DESCRIPTION OF THE TASK
Keep only the lines below that contain the string "zmieniły", copying each in full. Case counts.

INFORMATION GIVEN
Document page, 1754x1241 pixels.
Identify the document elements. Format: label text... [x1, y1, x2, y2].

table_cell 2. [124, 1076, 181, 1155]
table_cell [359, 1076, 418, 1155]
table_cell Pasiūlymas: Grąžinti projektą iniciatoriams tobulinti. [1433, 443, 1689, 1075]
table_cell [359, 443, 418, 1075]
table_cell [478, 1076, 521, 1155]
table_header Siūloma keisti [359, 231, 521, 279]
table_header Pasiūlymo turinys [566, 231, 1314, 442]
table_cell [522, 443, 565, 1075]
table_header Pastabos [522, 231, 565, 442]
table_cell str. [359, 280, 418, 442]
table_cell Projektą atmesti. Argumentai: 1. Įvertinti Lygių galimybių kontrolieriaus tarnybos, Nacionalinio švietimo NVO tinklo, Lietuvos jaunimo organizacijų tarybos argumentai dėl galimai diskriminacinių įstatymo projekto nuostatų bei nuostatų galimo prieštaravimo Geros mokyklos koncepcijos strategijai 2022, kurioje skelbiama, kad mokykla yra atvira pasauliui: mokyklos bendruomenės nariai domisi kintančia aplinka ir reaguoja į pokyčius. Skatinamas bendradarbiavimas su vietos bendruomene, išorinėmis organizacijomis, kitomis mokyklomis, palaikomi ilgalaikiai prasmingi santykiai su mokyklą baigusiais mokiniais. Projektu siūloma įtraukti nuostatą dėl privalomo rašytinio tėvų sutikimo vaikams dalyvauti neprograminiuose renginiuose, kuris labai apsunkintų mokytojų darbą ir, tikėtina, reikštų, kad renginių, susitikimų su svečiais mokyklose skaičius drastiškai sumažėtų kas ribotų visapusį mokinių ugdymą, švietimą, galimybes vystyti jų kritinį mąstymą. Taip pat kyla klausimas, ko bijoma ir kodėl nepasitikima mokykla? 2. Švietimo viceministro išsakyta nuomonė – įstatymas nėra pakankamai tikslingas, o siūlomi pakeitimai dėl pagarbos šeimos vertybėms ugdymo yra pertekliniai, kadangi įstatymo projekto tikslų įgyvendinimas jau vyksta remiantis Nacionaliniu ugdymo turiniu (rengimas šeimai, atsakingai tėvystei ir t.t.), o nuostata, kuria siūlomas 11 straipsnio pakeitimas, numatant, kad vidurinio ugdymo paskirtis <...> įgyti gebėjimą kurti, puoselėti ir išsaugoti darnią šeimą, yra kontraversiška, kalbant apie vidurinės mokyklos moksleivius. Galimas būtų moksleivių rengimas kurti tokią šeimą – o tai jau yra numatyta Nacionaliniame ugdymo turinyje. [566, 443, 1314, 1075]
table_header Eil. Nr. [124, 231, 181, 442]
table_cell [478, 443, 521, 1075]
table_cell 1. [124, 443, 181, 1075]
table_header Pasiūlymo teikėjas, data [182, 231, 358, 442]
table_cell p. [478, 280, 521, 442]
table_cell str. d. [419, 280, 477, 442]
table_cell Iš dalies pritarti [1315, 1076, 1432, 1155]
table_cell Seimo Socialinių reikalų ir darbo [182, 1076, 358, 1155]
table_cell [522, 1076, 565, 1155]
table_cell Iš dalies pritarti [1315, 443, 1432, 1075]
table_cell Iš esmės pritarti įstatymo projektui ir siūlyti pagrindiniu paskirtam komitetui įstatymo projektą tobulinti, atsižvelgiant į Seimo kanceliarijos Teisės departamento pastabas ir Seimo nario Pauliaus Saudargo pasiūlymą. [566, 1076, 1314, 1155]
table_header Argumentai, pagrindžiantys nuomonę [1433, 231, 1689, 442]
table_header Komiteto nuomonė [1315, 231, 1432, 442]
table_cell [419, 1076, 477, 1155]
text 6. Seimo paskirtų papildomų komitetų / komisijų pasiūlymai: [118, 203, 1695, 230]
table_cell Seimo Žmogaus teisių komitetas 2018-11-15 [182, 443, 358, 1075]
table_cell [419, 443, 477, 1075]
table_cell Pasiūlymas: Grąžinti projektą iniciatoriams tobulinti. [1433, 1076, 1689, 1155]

==

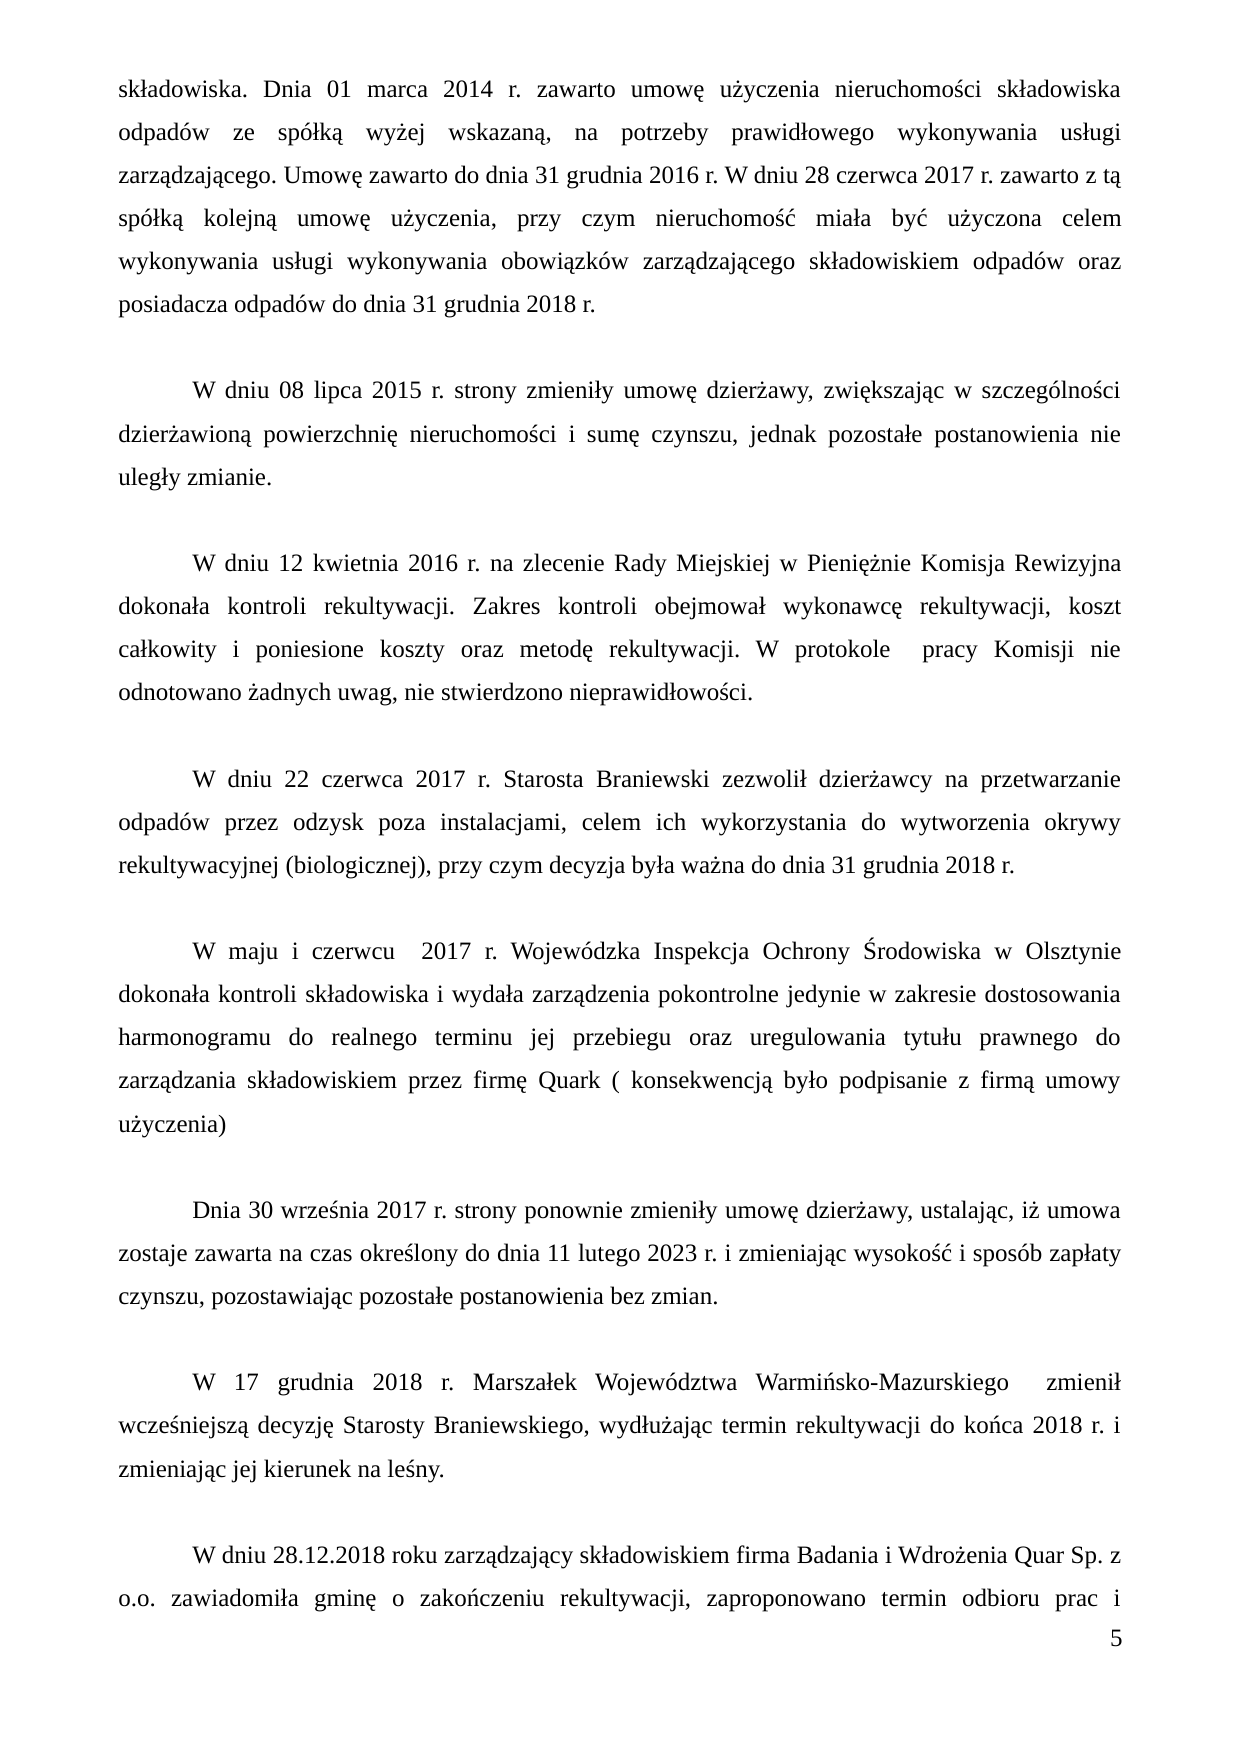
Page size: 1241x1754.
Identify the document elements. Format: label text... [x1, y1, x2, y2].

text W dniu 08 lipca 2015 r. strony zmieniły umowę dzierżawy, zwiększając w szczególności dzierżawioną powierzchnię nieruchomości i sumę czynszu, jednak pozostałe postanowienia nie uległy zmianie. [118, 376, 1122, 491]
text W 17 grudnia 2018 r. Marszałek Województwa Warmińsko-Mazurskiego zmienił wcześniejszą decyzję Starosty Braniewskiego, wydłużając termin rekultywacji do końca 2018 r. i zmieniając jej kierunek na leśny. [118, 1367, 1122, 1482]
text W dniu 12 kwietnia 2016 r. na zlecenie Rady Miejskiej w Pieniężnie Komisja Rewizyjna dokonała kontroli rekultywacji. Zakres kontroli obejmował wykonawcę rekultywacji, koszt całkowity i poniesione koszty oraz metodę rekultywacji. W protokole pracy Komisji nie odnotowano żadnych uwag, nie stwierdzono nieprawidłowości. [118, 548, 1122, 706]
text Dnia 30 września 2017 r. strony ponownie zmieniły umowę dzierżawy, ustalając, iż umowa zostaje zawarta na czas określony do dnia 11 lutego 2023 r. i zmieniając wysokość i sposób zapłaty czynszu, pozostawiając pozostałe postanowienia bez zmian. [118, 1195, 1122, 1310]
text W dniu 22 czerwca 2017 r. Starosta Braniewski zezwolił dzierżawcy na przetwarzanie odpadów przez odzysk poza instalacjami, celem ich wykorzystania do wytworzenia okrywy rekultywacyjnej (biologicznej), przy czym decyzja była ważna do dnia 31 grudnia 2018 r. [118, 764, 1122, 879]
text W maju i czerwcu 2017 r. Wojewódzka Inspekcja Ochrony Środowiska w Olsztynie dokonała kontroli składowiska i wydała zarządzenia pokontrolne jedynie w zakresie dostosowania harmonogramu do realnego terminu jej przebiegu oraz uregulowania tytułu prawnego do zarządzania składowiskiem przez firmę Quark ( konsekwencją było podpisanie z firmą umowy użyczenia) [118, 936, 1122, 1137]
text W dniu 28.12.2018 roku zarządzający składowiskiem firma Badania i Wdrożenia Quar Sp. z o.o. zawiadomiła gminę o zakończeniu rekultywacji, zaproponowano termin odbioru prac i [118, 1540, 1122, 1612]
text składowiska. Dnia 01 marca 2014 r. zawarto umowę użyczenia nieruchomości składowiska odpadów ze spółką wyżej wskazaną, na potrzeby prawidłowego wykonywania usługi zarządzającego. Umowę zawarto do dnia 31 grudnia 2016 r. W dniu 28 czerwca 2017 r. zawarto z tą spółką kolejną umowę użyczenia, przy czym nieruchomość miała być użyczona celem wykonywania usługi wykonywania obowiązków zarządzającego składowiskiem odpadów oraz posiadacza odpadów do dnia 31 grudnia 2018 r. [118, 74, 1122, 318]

ANSWER FOR THE TASK
text W dniu 08 lipca 2015 r. strony zmieniły umowę dzierżawy, zwiększając w szczególności dzierżawioną powierzchnię nieruchomości i sumę czynszu, jednak pozostałe postanowienia nie uległy zmianie. [118, 376, 1122, 491]
text Dnia 30 września 2017 r. strony ponownie zmieniły umowę dzierżawy, ustalając, iż umowa zostaje zawarta na czas określony do dnia 11 lutego 2023 r. i zmieniając wysokość i sposób zapłaty czynszu, pozostawiając pozostałe postanowienia bez zmian. [118, 1195, 1122, 1310]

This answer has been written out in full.